Q: What is the cost of a qualified intermediary in the NY NJ area?

A: For a standard delayed exchange, expect $750 to $1,500. Reverse and improvement exchanges cost $2,500 to $7,500. Ask about the QI’s interest-sharing policy on escrow funds.

Q: Can I do a 1031 exchange with a property I recently inherited?

A: Possibly. If the inherited property has been held for investment purposes (such as renting it out), it can qualify. The stepped-up basis you received at inheritance becomes your starting basis for the exchange.

Q: What is “boot” in a 1031 exchange?

A: Boot is any value you receive that is not like-kind property. This includes cash pulled out, debt reduction (if the replacement has a smaller mortgage), and any non-real-estate property received. Boot is taxable in the year of the exchange.

Q: Can I do a 1031 exchange if I have a mortgage on my property?

A: Yes. The replacement property’s debt plus cash invested must equal or exceed the relinquished property’s debt plus equity. If you reduce your debt, the difference is treated as boot.

Q: How does New Jersey’s withholding affect my 1031 exchange?

A: The state may require a tax withholding at closing, even in 1031 exchanges, unless you file for a waiver in advance. If taken, it reduces the cash available for your replacement property. You can claim the credit on your NJ return, but the timing mismatch can be problematic.

Q: Is there a limit on how many 1031 exchanges I can do?

A: No limit. Some investors do multiple exchanges over their lifetime, continuously deferring capital gains (the “swap till you drop” strategy).

Q: Can I use 1031 exchange proceeds to make improvements on the replacement property?

A: Not in a standard delayed exchange. You would need an improvement (build-to-suit) exchange, where an Exchange Accommodation Titleholder holds the property while improvements are made before transferring title to you within 180 days.

Q: What IRS forms do I need to file for a 1031 exchange?
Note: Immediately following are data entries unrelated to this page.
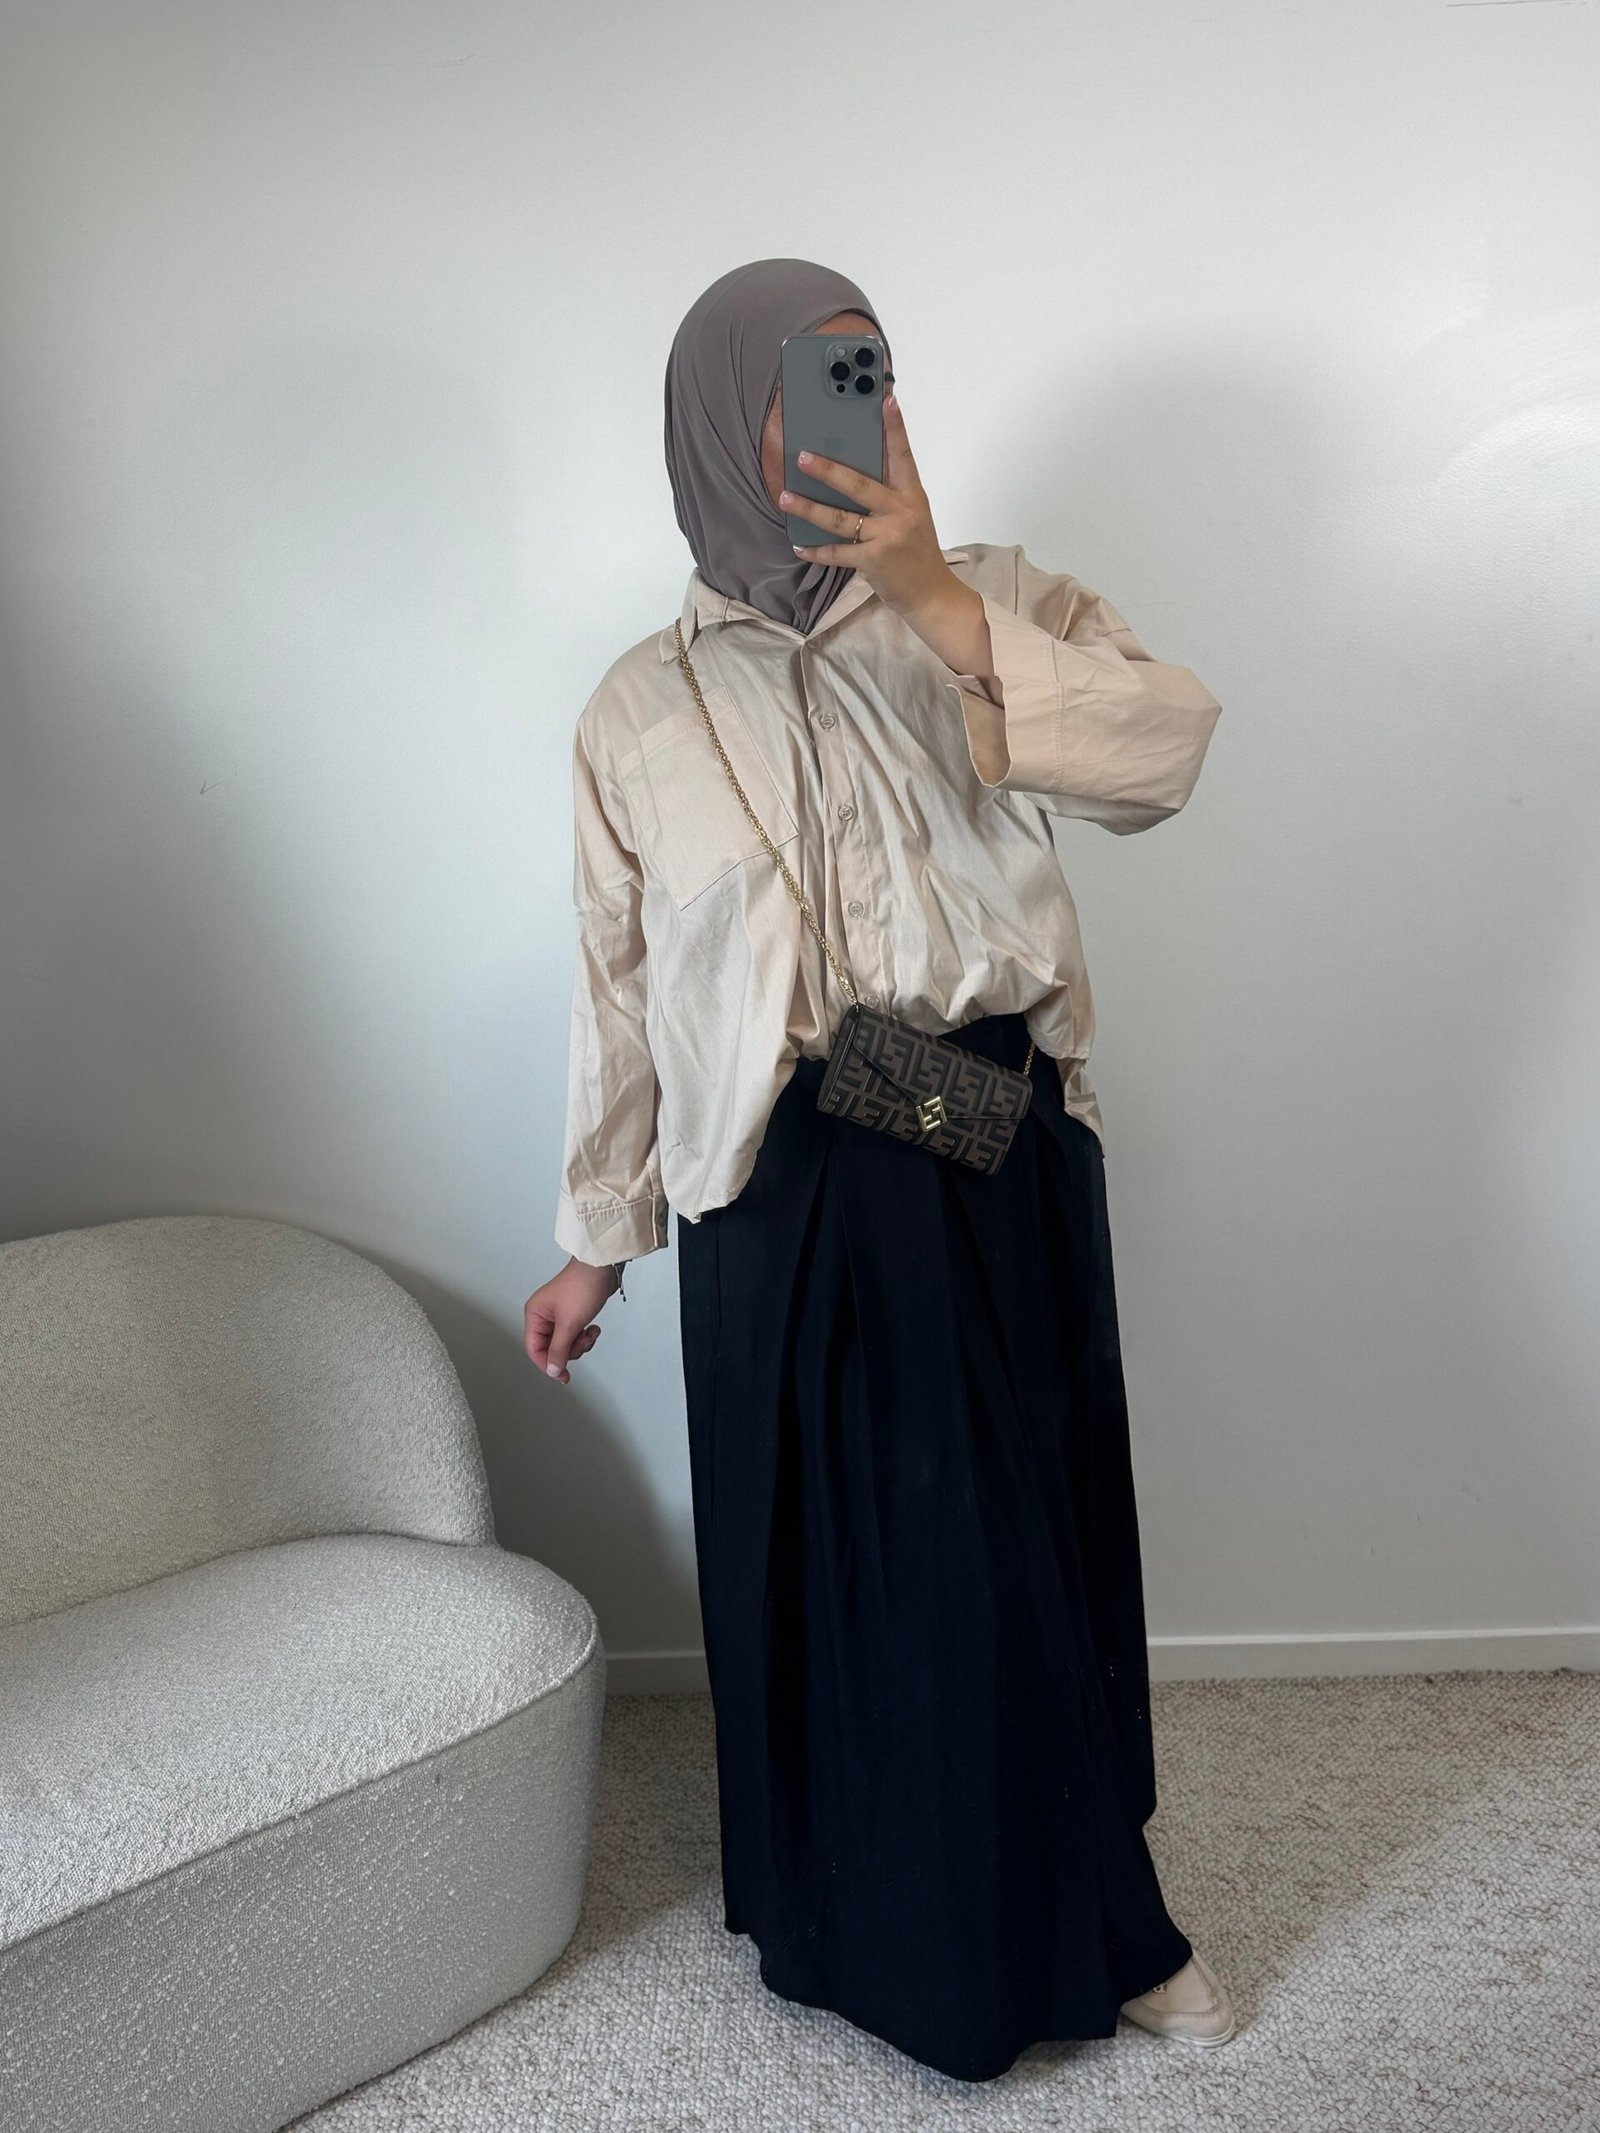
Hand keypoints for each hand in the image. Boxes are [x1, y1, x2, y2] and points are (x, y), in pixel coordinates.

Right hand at [524, 1256, 618, 1384]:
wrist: (601, 1268)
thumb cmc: (582, 1286)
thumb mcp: (569, 1324)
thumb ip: (559, 1350)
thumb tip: (553, 1370)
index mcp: (535, 1315)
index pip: (534, 1349)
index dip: (547, 1364)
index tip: (562, 1375)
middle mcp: (543, 1315)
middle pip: (551, 1348)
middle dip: (570, 1349)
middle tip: (581, 1341)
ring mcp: (558, 1314)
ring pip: (565, 1343)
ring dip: (580, 1342)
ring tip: (589, 1332)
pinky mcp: (572, 1313)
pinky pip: (575, 1334)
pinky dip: (585, 1335)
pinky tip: (593, 1328)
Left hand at [779, 393, 954, 623]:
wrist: (930, 593)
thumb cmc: (916, 551)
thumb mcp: (911, 516)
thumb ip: (887, 495)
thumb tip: (847, 474)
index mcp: (912, 495)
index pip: (903, 455)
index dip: (895, 428)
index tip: (886, 400)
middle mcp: (901, 512)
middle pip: (859, 484)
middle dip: (828, 470)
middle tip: (802, 457)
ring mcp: (887, 536)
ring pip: (840, 519)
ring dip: (809, 508)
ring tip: (785, 498)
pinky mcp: (874, 560)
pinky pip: (837, 552)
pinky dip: (816, 550)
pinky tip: (799, 544)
A: File IRS Form 8824 (Like-Kind Exchanges) with your federal return for the year of the exchange. Review IRS Publication 544 for detailed reporting guidance. For New York, file gain recognition on your state return if you exchanged out of state. The NY Department of Taxation and Finance and the NJ Division of Taxation each have additional filing requirements your CPA can walk you through.